Bishops signal support for ‘No, No’ votes in care and family referenda

Bishops signal support for ‘No, No’ votes in care and family referenda

The Irish Catholic Bishops’ Conference has said the upcoming referenda relating to the definition of family is “likely to lead to a weakening of the incentive for young people to marry” and has urged people to oppose the two proposed amendments to the Constitution in the March 8 referenda.

In their statement, the bishops said the family amendment to Article 41 would diminish the unique importance of the relationship between marriage and family and was likely to lead to a weakening of the incentive for young people to marry.

Marriage, they noted, entailed a public and legal commitment, but the term “durable relationship” was shrouded in legal uncertainty and open to wide interpretation.
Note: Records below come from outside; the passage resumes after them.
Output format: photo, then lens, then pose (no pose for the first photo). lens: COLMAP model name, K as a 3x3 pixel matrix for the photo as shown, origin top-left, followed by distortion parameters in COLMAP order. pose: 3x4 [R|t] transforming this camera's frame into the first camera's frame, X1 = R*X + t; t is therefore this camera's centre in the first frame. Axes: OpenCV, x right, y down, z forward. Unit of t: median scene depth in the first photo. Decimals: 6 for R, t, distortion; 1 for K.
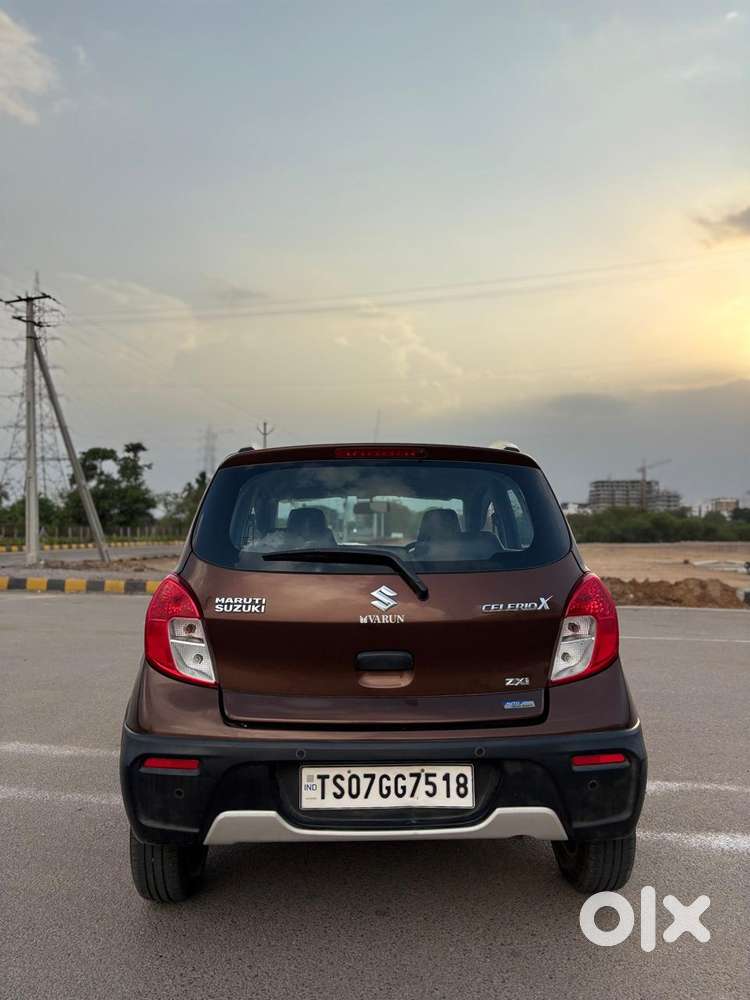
lens RADIAL K [[726.6, 0, 375.0], [0, 726.6, 500.0], [0, 0, 1]] dist [0.004809, 0.002512]
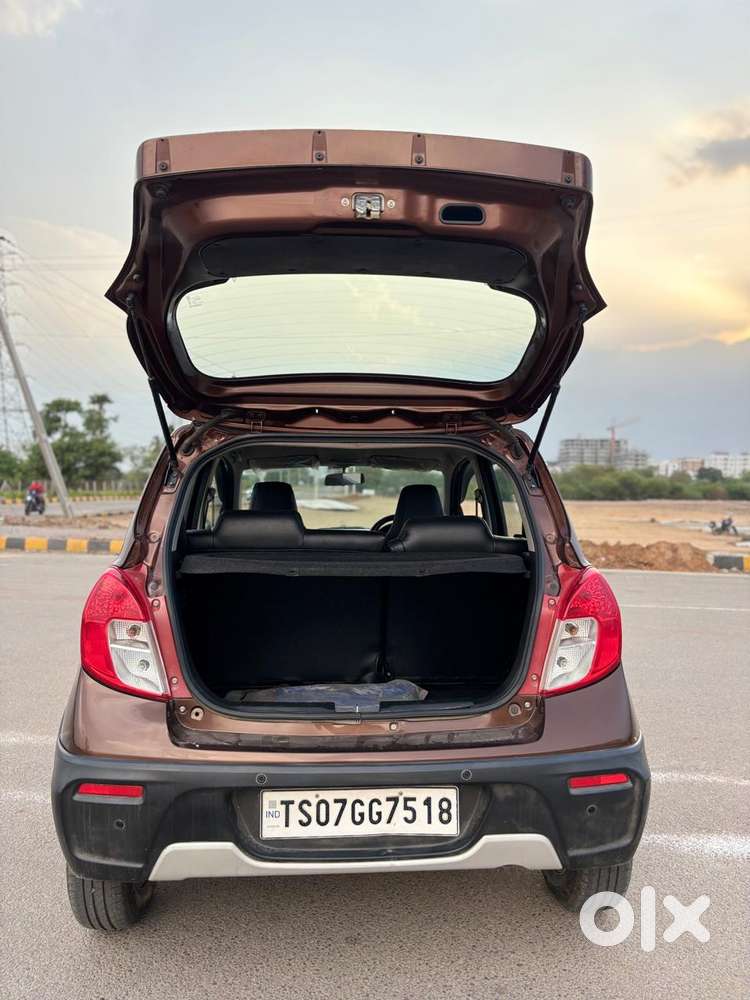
lens RADIAL K [[730.4, 0, 375.0], [0, 730.4, 500.0], [0, 0, 1]] dist [0.000749, 0.003465]
pose [[0.999155, 0.008374, 0.040231, -0.004263], [-0.010762, 0.998170, 0.059509, -0.035586], [-0.039659, -0.059892, 0.997417, 0.140502]]
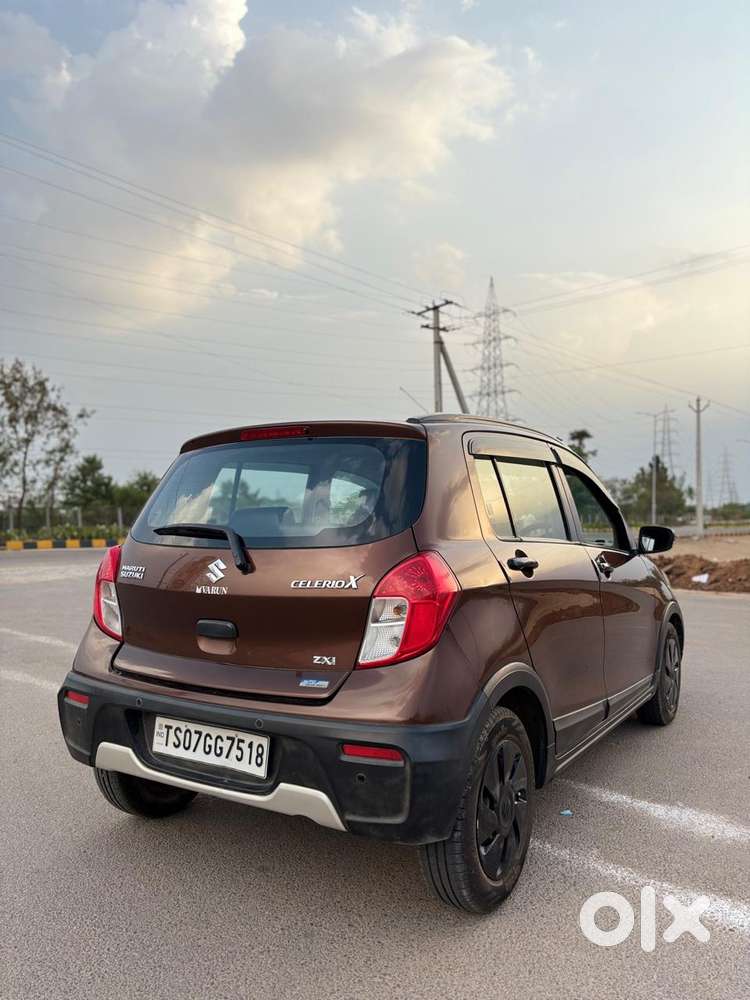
lens RADIAL K [[730.4, 0, 375.0], [0, 730.4, 500.0], [0, 0, 1]] dist [0.000749, 0.003465]
pose [[0.839795, -0.019202, -0.542565, 0.810374], [0.029524, 0.999511, 0.010324, 0.028518], [0.542101, -0.024689, 0.839951, 0.233984]]
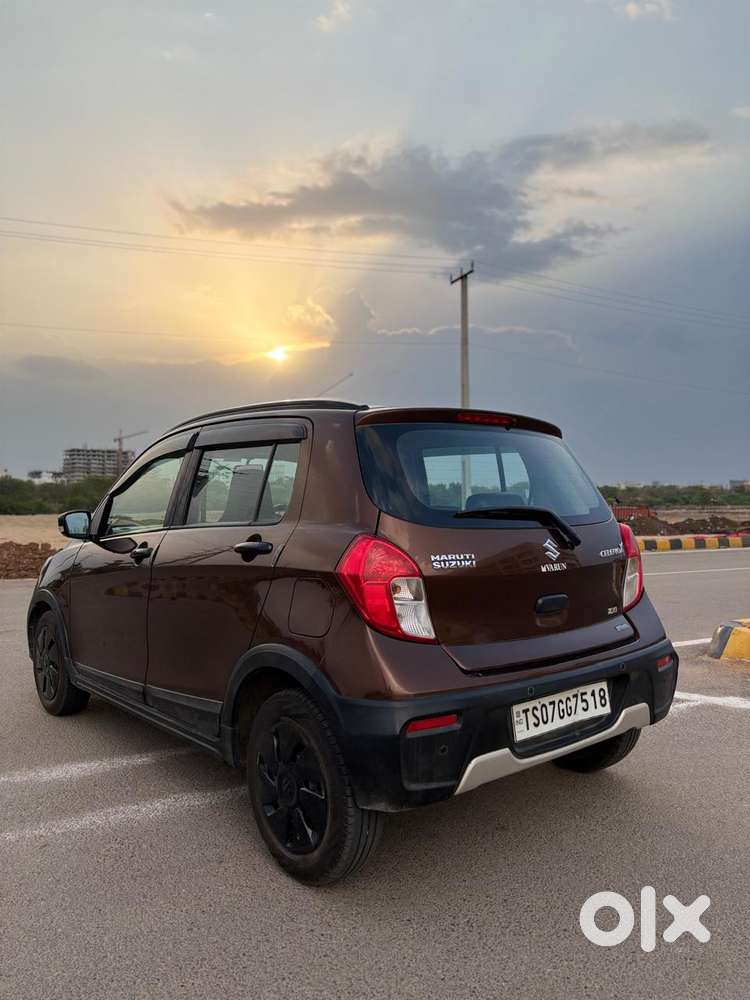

“It does not make sense that such an ambiguous reality would be considered ‘antecedent and superior to all positive law’ and acquire the same ‘inalienable and imprescriptible’ rights as those ascribed to the ‘family founded on marriage’,” the bishops said in a statement.

The care amendment to Article 41.2, they warned, would have the effect of abolishing all reference to motherhood in the Constitution and leave unacknowledged the particular and “incalculable societal contribution” that mothers in the home have made and continue to make in Ireland.

“The role of mothers should continue to be cherished in our Constitution,” they said. “What benefit would it be to Irish society to delete the terms ‘woman’ and ‘mother’”, they ask.

The bishops underlined that the present constitutional provision “emphatically does not state” that “a woman’s place is in the home”. Neither does it excuse men of their duties to the home and family.

Rather, in contemporary society there now existed a welcome co-responsibility between women and men for every aspect of domestic life, including the provision of care in the home, they said.

The State, they said, had to date failed to financially acknowledge the role of women in the home and there was no indication there would be provision for the adequate financial remuneration of carers.